----- DATASET RECORDS

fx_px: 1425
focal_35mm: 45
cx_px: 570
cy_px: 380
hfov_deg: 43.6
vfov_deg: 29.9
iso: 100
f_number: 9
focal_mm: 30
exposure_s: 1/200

----------
----- DATASET RECORDS

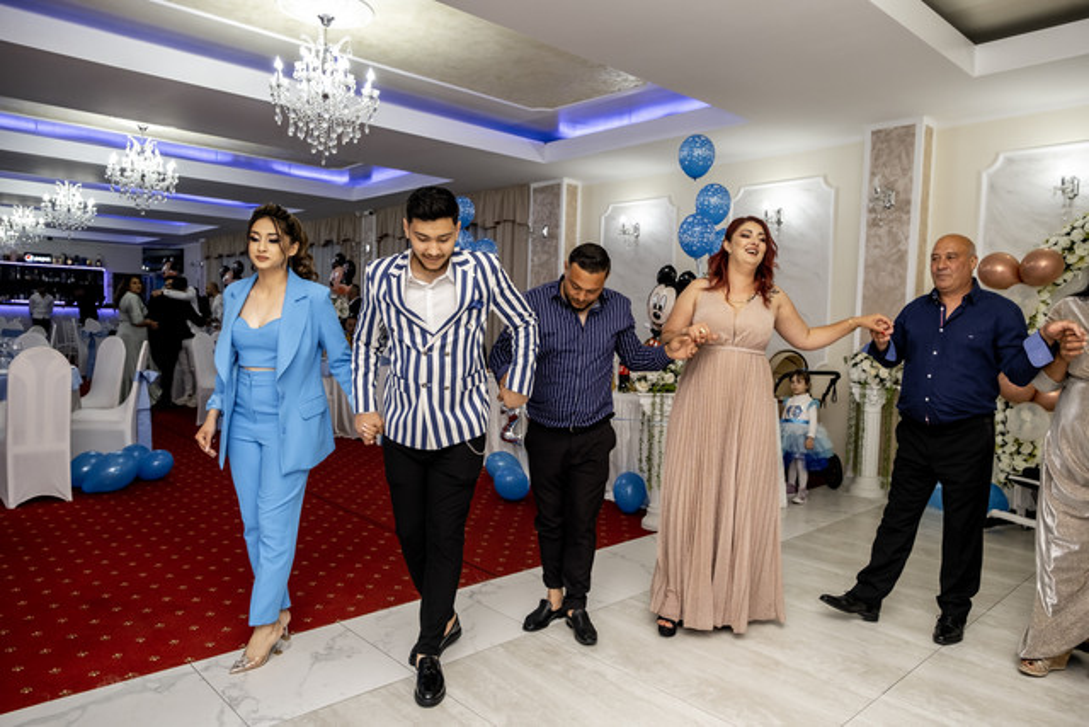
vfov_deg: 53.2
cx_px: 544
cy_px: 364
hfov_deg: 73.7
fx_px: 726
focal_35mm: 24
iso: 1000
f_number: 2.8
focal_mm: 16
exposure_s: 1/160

----------

EXERCISE: Retype only the lines above between the line with "fx_px: 1425" and the line with "exposure_s: 1/200", counting those two lines as well, and keep every character as it is.

SOLUTION:
fx_px: 1425
focal_35mm: 45
cx_px: 570
cy_px: 380
hfov_deg: 43.6
vfov_deg: 29.9
iso: 100
f_number: 9
focal_mm: 30
exposure_s: 1/200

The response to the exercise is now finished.